Though DeCuir and Robideaux, who also served on the task force, are not in business together or in the business of processing applications for anything, they bid on the contract anyway. They didn’t win, though they were one of two finalists.

 

The deal raised more than a few eyebrows around the Capitol, though DeCuir insists there was nothing unethical about his team’s proposal and says the task force never specifically recommended creating the grant program.

 

“That’s a false narrative,” he says. “We never created that program. We didn’t author or push it and it’s not in our package.”

 

Focused on growing firm

With the Legislature once again in an October special session, DeCuir is spending a lot of his time at the Capitol. He’s also focused on growing his new business. Advantous is well-known around Baton Rouge.
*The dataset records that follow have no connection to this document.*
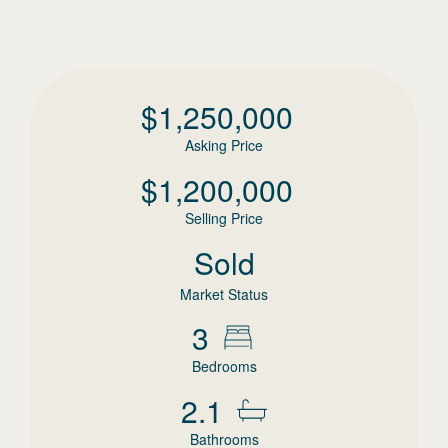
$
1,250,000
Asking Price
$
1,200,000
Selling Price
Sold
Market Status
3
Bedrooms
2.1
Bathrooms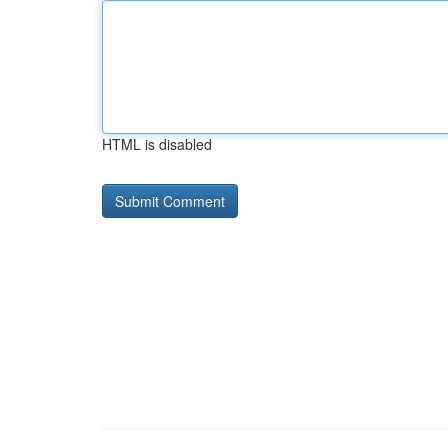
HTML is disabled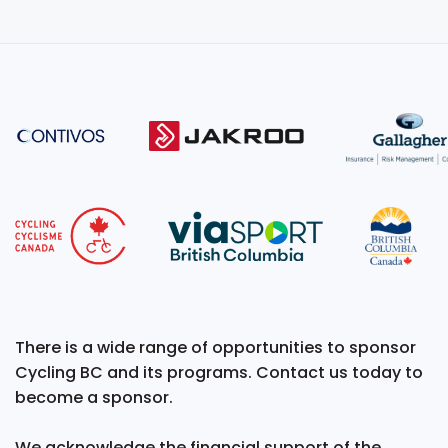
There is a wide range of opportunities to sponsor
Cycling BC and its programs. Contact us today to
become a sponsor.
We acknowledge the financial support of the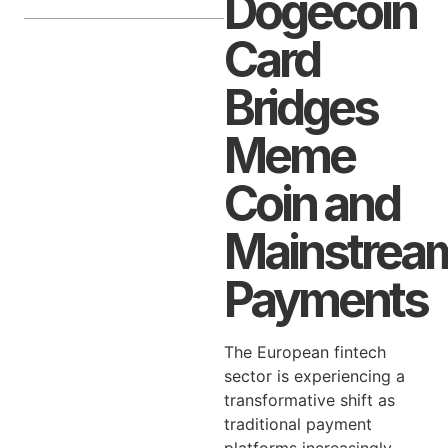
Dogecoin
Card
Bridges
Meme
Coin and
Mainstrea
Payments
The European fintech
sector is experiencing a
transformative shift as
traditional payment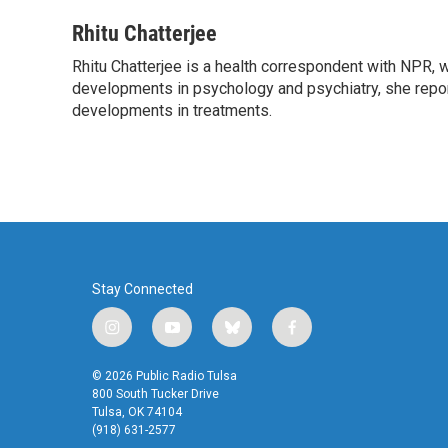
a
w
i
m
c
i
n
a
Rhitu Chatterjee
e
t
k
i
Rhitu Chatterjee is a health correspondent with NPR, wi
b
t
e
l
o
developments in psychology and psychiatry, she repor
e
d
o
r
I
developments in treatments.
k
n
Stay Connected
i
y
b
f
n
o
l
a
s
u
u
c
© 2026 Public Radio Tulsa
t
t
e
e
800 South Tucker Drive
a
u
s
b
Tulsa, OK 74104
(918) 631-2577
g
b
k
o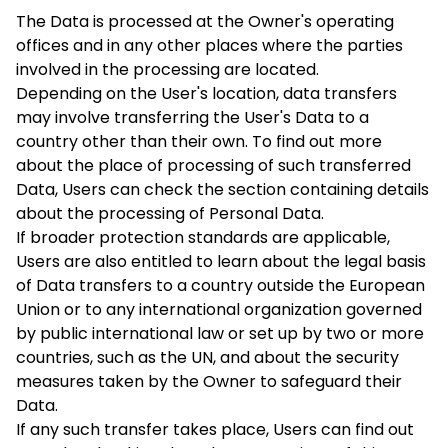
The Data is processed at the Owner's operating
offices and in any other places where the parties
involved in the processing are located.
Depending on the User's location, data transfers
may involve transferring the User's Data to a
country other than their own. To find out more
about the place of processing of such transferred
Data, Users can check the section containing details
about the processing of Personal Data.
If broader protection standards are applicable,
Users are also entitled to learn about the legal basis
of Data transfers to a country outside the European
Union or to any international organization governed
by public international law or set up by two or more
countries, such as the UN, and about the security
measures taken by the Owner to safeguard their
Data.
If any such transfer takes place, Users can find out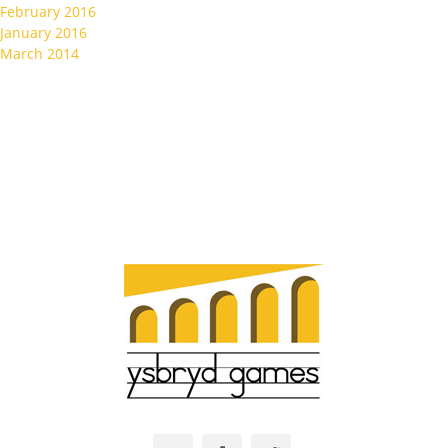
February 2016
January 2016
March 2014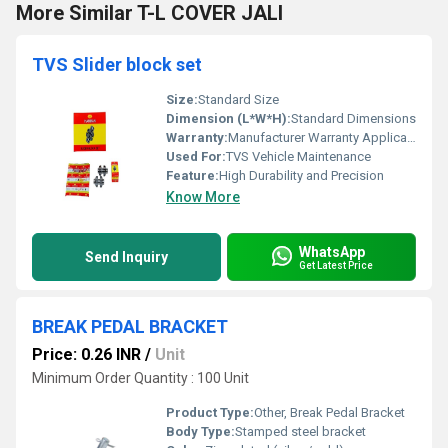
More Similar T-L COVER JALI
TVS Slider block set
Size:
Standard Size
Dimension (L*W*H):
Standard Dimensions
Warranty:
Manufacturer Warranty Applicable
Used For:
TVS Vehicle Maintenance
Feature:
High Durability and Precision
Know More
WhatsApp
Send Inquiry
Get Latest Price
BREAK PEDAL BRACKET
Price: 0.26 INR
/
Unit
Minimum Order Quantity : 100 Unit
Product Type:
Other, Break Pedal Bracket
Body Type:
Stamped steel bracket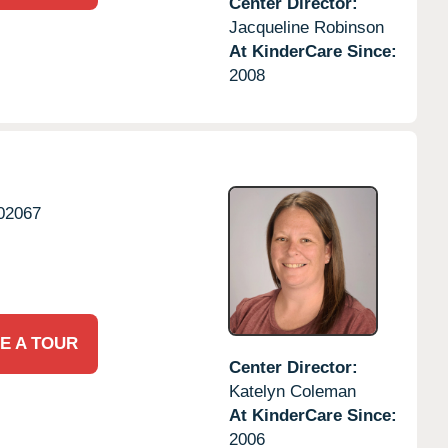
Center Director:
Jacqueline Robinson
At KinderCare Since:
2008
02067
E A TOUR
Center Director:
Katelyn Coleman
At KinderCare Since:
2006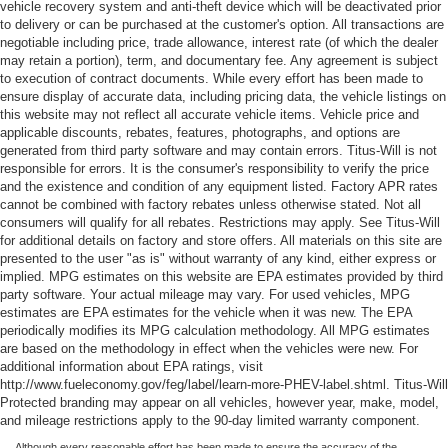
vehicle recovery system and anti-theft device which will be deactivated prior
to delivery or can be purchased at the customer's option. All transactions are
negotiable including price, trade allowance, interest rate (of which the dealer
may retain a portion), term, and documentary fee. Any agreement is subject
to execution of contract documents. While every effort has been made to
ensure display of accurate data, including pricing data, the vehicle listings on
this website may not reflect all accurate vehicle items. Vehicle price and
applicable discounts, rebates, features, photographs, and options are
generated from third party software and may contain errors. Titus-Will is not
responsible for errors. It is the consumer's responsibility to verify the price
and the existence and condition of any equipment listed. Factory APR rates
cannot be combined with factory rebates unless otherwise stated. Not all
consumers will qualify for all rebates. Restrictions may apply. See Titus-Will
for additional details on factory and store offers. All materials on this site are
presented to the user "as is" without warranty of any kind, either express or
implied. MPG estimates on this website are EPA estimates provided by third
party software. Your actual mileage may vary. For used vehicles, MPG
estimates are EPA estimates for the vehicle when it was new. The EPA
periodically modifies its MPG calculation methodology. All MPG estimates
are based on the methodology in effect when the vehicles were new. For
additional information about EPA ratings, visit
http://www.fueleconomy.gov/feg/label/learn-more-PHEV-label.shtml. Titus-Will
Protected branding may appear on all vehicles, however year, make, model,
and mileage restrictions apply to the 90-day limited warranty component.
Although every reasonable effort has been made to ensure the accuracy of the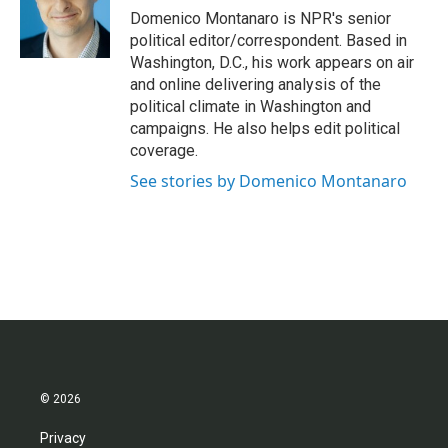
o
r
I
Domenico Montanaro is NPR's senior
k
n
political editor/correspondent. Based in
Washington, D.C., his work appears on air
and online delivering analysis of the
political climate in Washington and
campaigns. He also helps edit political
coverage.
See stories by Domenico Montanaro
© 2026
Privacy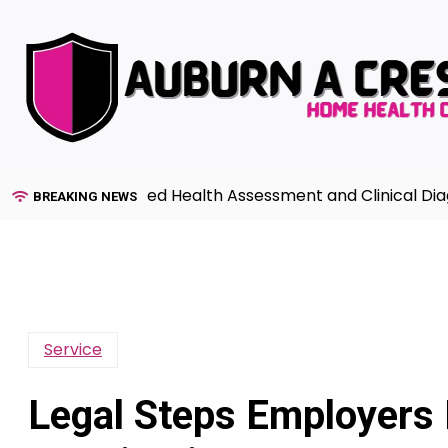
Skip
to
content
de to Advanced Health Assessment and Clinical Diagnosi
BREAKING NEWS
Service
Legal Steps Employers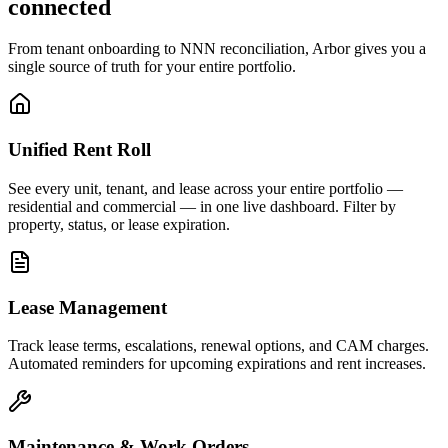
connected
From tenant onboarding to NNN reconciliation, Arbor gives you a
single source of truth for your entire portfolio.
Unified Rent Roll
See every unit, tenant, and lease across your entire portfolio —
residential and commercial — in one live dashboard. Filter by
property, status, or lease expiration.
Lease Management
Track lease terms, escalations, renewal options, and CAM charges.
Automated reminders for upcoming expirations and rent increases.
Maintenance & Work Orders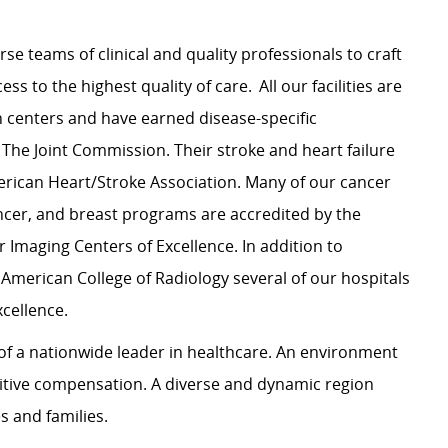
rse teams of clinical and quality professionals to craft
s to the highest quality of care. All our facilities are
n centers and have earned disease-specific
 The Joint Commission. Their stroke and heart failure
rican Heart/Stroke Association. Many of our cancer
cer, and breast programs are accredited by the
 Imaging Centers of Excellence. In addition to
 American College of Radiology several of our hospitals
xcellence.
y of a nationwide leader in healthcare. An environment
itive compensation. A diverse and dynamic region
les and families.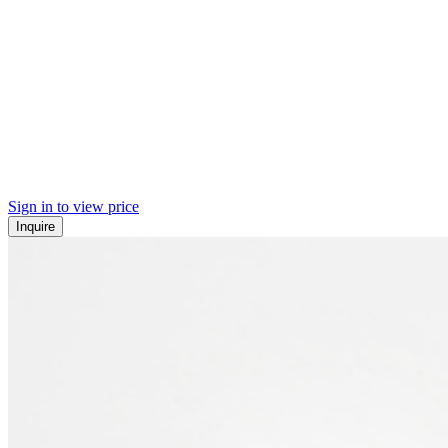
Sign in to view price
Inquire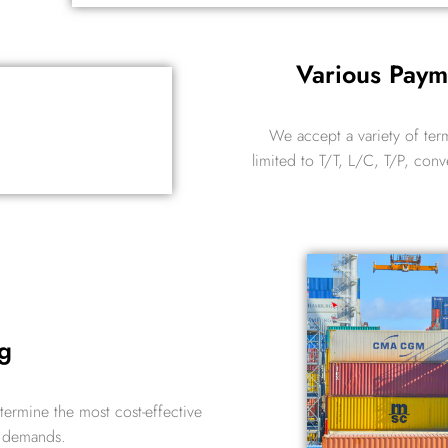
Various Pay
We accept a variety of ter
limited to T/T, L/C, T/P, conv
g
etermine the most cost-effective
r demands.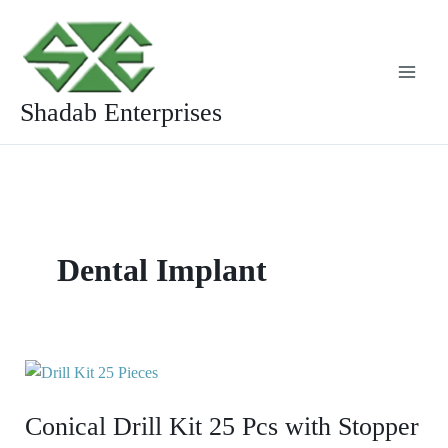
Skip
to
content
Shadab Enterprises
Dental Implant
Conical
Drill
Conical Drill Kit 25 Pcs with Stopper
Kit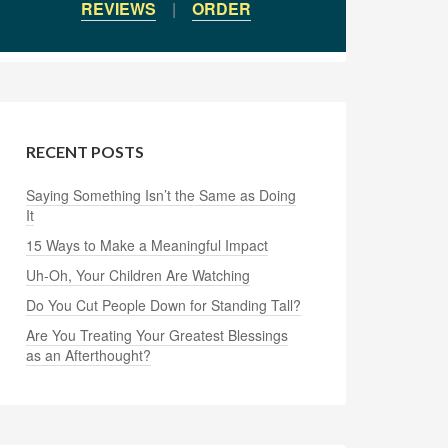
REVIEWS
|
ORDER
RECENT POSTS
Saying Something Isn’t the Same as Doing
It
15 Ways to Make a Meaningful Impact
Uh-Oh, Your Children Are Watching
Do You Cut People Down for Standing Tall?
Are You Treating Your Greatest Blessings
as an Afterthought?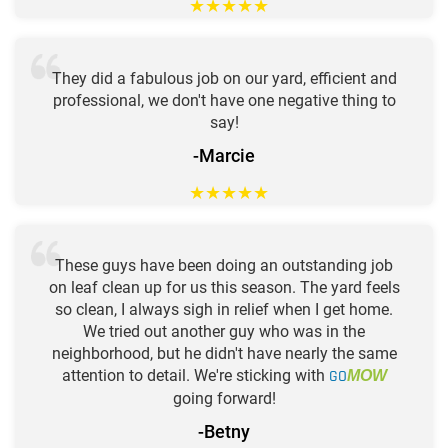
★
★
★
★
★
They did a fabulous job on our yard, efficient and
professional, we don't have one negative thing to
say!
-Marcie
★
★
★
★
★
These guys have been doing an outstanding job
on leaf clean up for us this season. The yard feels
so clean, I always sigh in relief when I get home.
We tried out another guy who was in the
neighborhood, but he didn't have nearly the same
attention to detail. We're sticking with
GO
MOW
going forward!
-Betny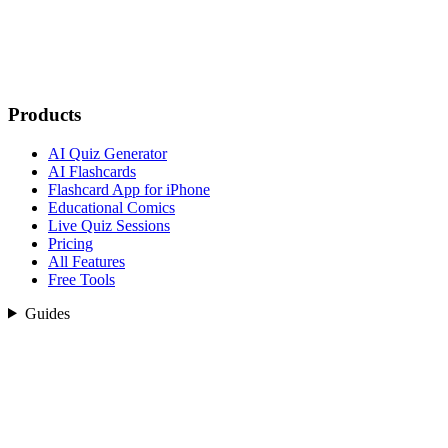
Products
AI Quiz Generator
AI Flashcards
Flashcard App for iPhone
Educational Comics
Live Quiz Sessions
Pricing
All Features
Free Tools
Guides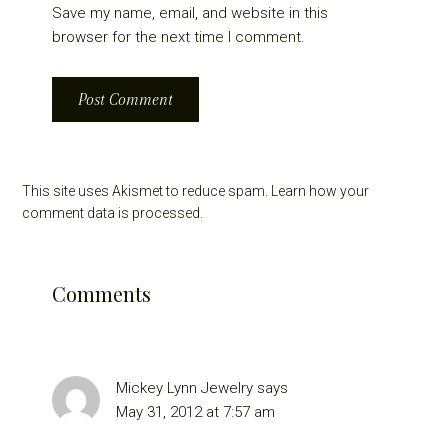
Save my name, email, and website in this
browser for the next time I comment.
This site uses Akismet to reduce spam.
Learn how your
comment data is processed.
Comments
Mickey Lynn Jewelry
says
May 31, 2012 at 7:57 am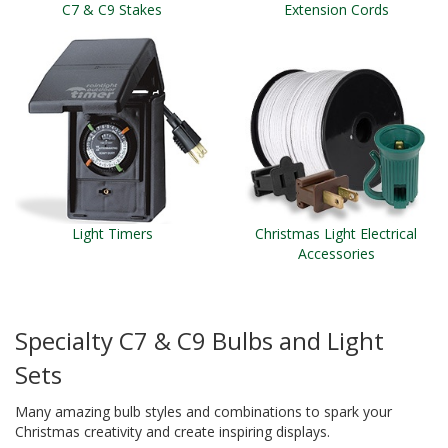
C7 & C9 Stakes
Extension Cords
Light Timers
Christmas Light Electrical
Accessories
Specialty C7 & C9 Bulbs and Light
Sets
Many amazing bulb styles and combinations to spark your
Christmas creativity and create inspiring displays.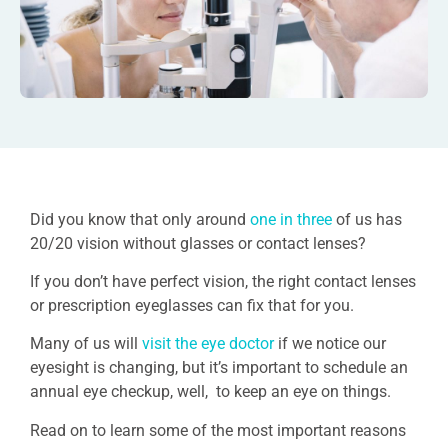
Did you know that only around
one in three
of us has
20/20 vision without glasses or contact lenses?
If you don’t have perfect vision, the right contact lenses
or prescription eyeglasses can fix that for you.
Many of us will
visit the eye doctor
if we notice our
eyesight is changing, but it’s important to schedule an
annual eye checkup, well, to keep an eye on things.
Read on to learn some of the most important reasons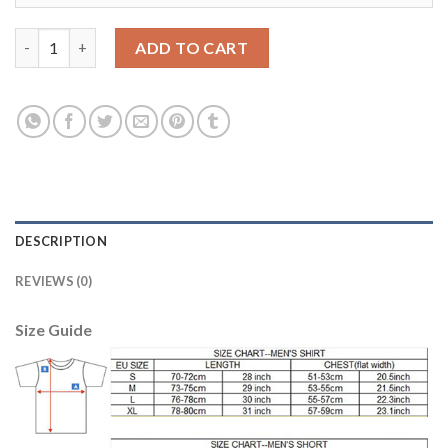
Barcelona #11 Neymar Jr Away Long Sleeves Kid Soccer Club Jer
ADD TO CART
DESCRIPTION
REVIEWS (0)
Size Guide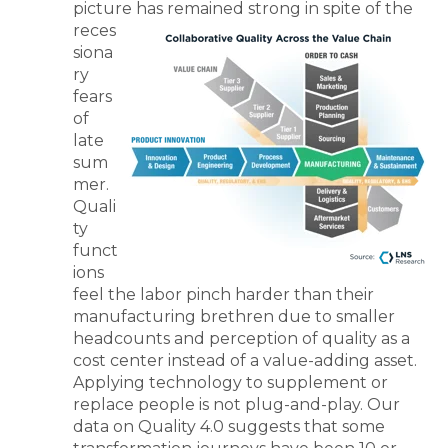
picture has remained strong in spite of the
reces
siona
ry
fears
of
late
sum
mer.
Quali
ty
funct
ions
feel the labor pinch harder than their
manufacturing brethren due to smaller
headcounts and perception of quality as a
cost center instead of a value-adding asset.
Applying technology to supplement or
replace people is not plug-and-play. Our
data on Quality 4.0 suggests that some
DeCuir believes there’s a lot of opportunity to grow the firm, especially as SALT policy becomes increasingly complex around the country.

 

DeCuir plans to grow the firm by expanding into new service lines like appeals and dispute resolution, where he has a particular expertise. He also plans to grow geographically, first into Mississippi and Alabama, where he already has a strong foothold, and eventually into other Southern states.

 

He has a lot on his plate but he also feels compelled to get a lot done. Though his father, at 73, is still healthy and practicing law, his uncle and grandfather both died before they were 50.

 

“My running joke is that the DeCuirs don’t live past 50,” he says. “It does make you think, because the next day is not guaranteed and you want to give it your best and be proud and respectful because you don’t know when the last day will be here.”